Also, if you can, please PM me your contact information. If the above information doesn't help at all, we can take a look at fault codes and data logs to ensure we're not missing something simple, like a boost leak. 



psabo said:


> Sent them to APR and apparently APR is aware of the issue...


 I'm aware engineering spoke with someone and the described behavior seemed to mimic an underboost code. I just checked with them and they have not seen any logs yet, so this is based on an assumption. An underboost code can occur when the difference between specified and actual boost pressure is greater than a set amount in the ECU. Some simply turn this protection off, or increase the delta, but in this case we've kept it the same as stock. It's possible either the car has a small boost leak, or just a variance from one car to another it's not able to keep up with the demand. Engineering plans to personally fly to the location of the customer reporting this behavior to diagnose and either fix the problem (if it's hardware related) or adjust the calibration based on their findings. 



psabo said:


> it is absolutely ridiculous that APR and other Tuners get so obsessed with having the biggest dyno numbers while sacrificing reliability.

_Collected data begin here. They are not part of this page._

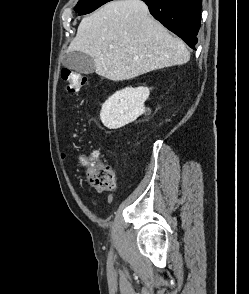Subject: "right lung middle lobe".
<instances>
[{"instance_id":"right-lung-middle-lobe-1","label":"right lung middle lobe","mask_w":249,"mask_h":294,"mask_svg":"<svg viewBox=\"0 0 249 294\" xmlns=\"http://www.w3.org/2000/svg\"><path fill=\"white\" fill-rule=\"evenodd\" d=\"M109 1L112 0H79L75 7V11L78 12L79 15L88 14Z\"/></svg>"}]
</instances>
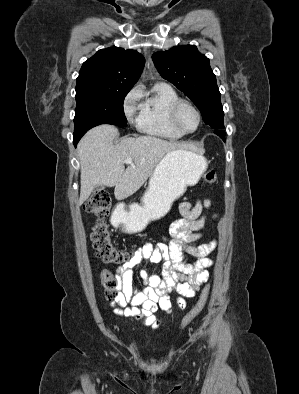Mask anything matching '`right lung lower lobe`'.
<instances>
[{
    "label": "right lung lower lobe",
    "mask_w": 299,
    "mask_h": 394,
    "mask_svg": "<svg viewBox=\"0 0 299 394\" xmlns=\"http://www.w3.org/2000/svg\"><path fill=\"white\" fill-rule=\"evenodd\" d=\"M85 133H86L85 131H79V132L74 131V140H73V143H74L75 146L77 145L78 141L80 140V138H81Z\"/></svg>",
    "instance_id": "obj_1"
}]
</instances>
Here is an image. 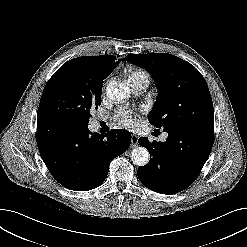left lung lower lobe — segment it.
Returning <instances> with one entry per match:
<instances>
[{
	"instance_id": "0a47b994",
	"label": "left lung lower lobe",
	"mask_w": 247,
	"mask_h": 247,
	"mask_svg": "<svg viewBox=\"0 0 247 247\" xmlns=\"http://www.w3.org/2000/svg\"><path fill=\"white\" fill-rule=\"evenodd\" d=\"M165 142L139 138L148 149L150 161L137 170L139 180L150 190L161 194L178 193L198 177L210 155L214 135L199 131L168 132Z\"/></svg>"
}]
</instances>
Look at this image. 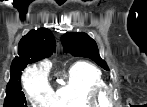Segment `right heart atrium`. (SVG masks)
<instances>
[{
  "label": "right heart atrium",
  "mask_w": 147,
  "mask_h": 107,
  "mask_svg": "<svg viewBox=\"0 0 147 107\" xmlns=\"http://www.w3.org/2000/svg\"><path fill=\"white\" fill-rule=\"evenodd\" d=\"M24 87L32 104L43 105L51 99L47 70L43 67H34L28 71L24 78Z\"/></svg>",
  "instance_id": "right-heart-atrium-1"
}]
</instances>
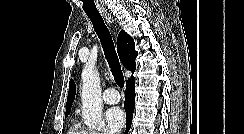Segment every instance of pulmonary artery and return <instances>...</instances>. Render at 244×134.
<instances>
[{
	"label": "pulmonary artery",
	"instance_id": "e3ab8cb5",
	"mask_svg": "<svg viewBox=\"0 0 244 134\" xmlns=\"http://www.w3.org/2000/svg\"><path fill=\"white\" fill-rule=\"evenodd\" d=\"M102 98L107 104H116L120 101V95L114 88H107L102 95Z\"/></svg>",
	"mask_w": 244,
	"mask_h": 134
}]
</instances>
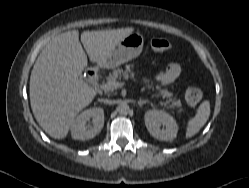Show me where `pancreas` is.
I'll use <instances>...</instances> for the list:
<instances>
[{"label":"pancreas","mask_w":249,"mask_h":188,"mask_svg":"<svg viewBox=\"0 0 249 188\" xmlns=\"http://www.w3.org/2000/svg\"><path fill=\"white\" fill-rule=\"evenodd\" d=\"M131 67H132V65H126L125 70H123L122 68L115 69L112 72V74H110L107 77V84L113 83V82H118V80H120L122 77L127 79L130 76L132 79H135V73L131 70ZM156 88L159 90V95H161L163 97H167L169 99L171 108H173V109L179 108V110L177 112L180 114L182 111L181 101L176 100V98L173 97V94L171 92H169L167 89H162L161 86H159V85ZM104 91L105 92H112L113 90H104Z\"/></svg>","instance_id":"cf45deb5"}]
</instances>
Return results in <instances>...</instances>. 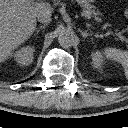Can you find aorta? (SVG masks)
Here are the masks:
<instances>
[{
	"label": "aorta",
	"instance_id": "aorta-1",
	"mask_svg": "<svg viewBox=\"0 0 128 128\" xmlns=\"http://www.w3.org/2000/svg\"><path fill=\"white\" fill-rule=\"evenodd\" d=\"M74 41V35L72 32L63 29L59 36H58V42L60 44V46H62L63 48H67L70 47L72 45Z\"/></svg>",
	"mask_w": 128,
	"mask_h": 128
}]
</instances>
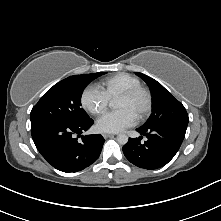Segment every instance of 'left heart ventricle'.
I'll return each mask as SVG.
<instances>
[{"label":"left heart ventricle","mask_w":221,"mask_h":221,"mask_svg":"<svg viewBox=\"0 0 221 221\" xmlns=\"http://www.w3.org/2000/svg\"><path fill=\"white\" fill-rule=\"evenodd\" d=\"M145 105H146V97L144 94H138L130 99L118 98L116 101V108L118 110L127 109L135 117L139 115V113L143 110Z\"/></svg>","instance_id":"obj_1"}]
</instances>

 I can assure you a tremendous amount of time was spent on making the calibration reliable. Making big power is very easy. The majority of calibration time is spent on testing for reliability and adjusting the calibration so it's more drivable and enjoyable. 

Thank you.


----------



## Poverty (Feb 17, 2012)

canuckttrs said:


> haven't heard from anyone with other than APR software with this or a similar problem. so i wouldn't blame the problem on how complicated the software is, many others seem to have no issues such as...giac/stasis/um etc


 Have you had giac/stasis(Revo) to even claim that??? I have, and we also have a TTRS roadster which is 6 months older. 

Software that worked fine on the roadster didn't work well on the coupe....


----------



## Marty (Jul 14, 2000)

[email protected] said:


> TTRageS,
> 
> take a look at this post below:
> 
> ...


 Great to hear APR is willing to fly to the location to debug such an issue.:thumbup:


----------



## OldKenzo (Aug 14, 2012)

Optimus812 said:


> My APR stage II ver 2 is running very strong with zero issues for the past couple of weeks.


 Same here. I've had zero issues with the original stage 2 flash and none with stage 2 v2.0.


----------



## Timster (May 23, 2012)

wow, good thing I didn't update my APR stage 1 yet... 

wtf??


----------



## psabo (Oct 3, 2008)

Great to hear APR is willing to fly to the location to debug such an issue. 


yes that is amazing...


----------



## Quisp (Mar 18, 2012)

Poverty said:


> Have you had giac/stasis(Revo) to even claim that??? I have, and we also have a TTRS roadster which is 6 months older.
> 
> Software that worked fine on the roadster didn't work well on the coupe....


 
Had Stasis for just over one year and did not have the problems. Yes it is more conservative but still makes the car more fun and smooths the throttle response out(no stalling in sport mode).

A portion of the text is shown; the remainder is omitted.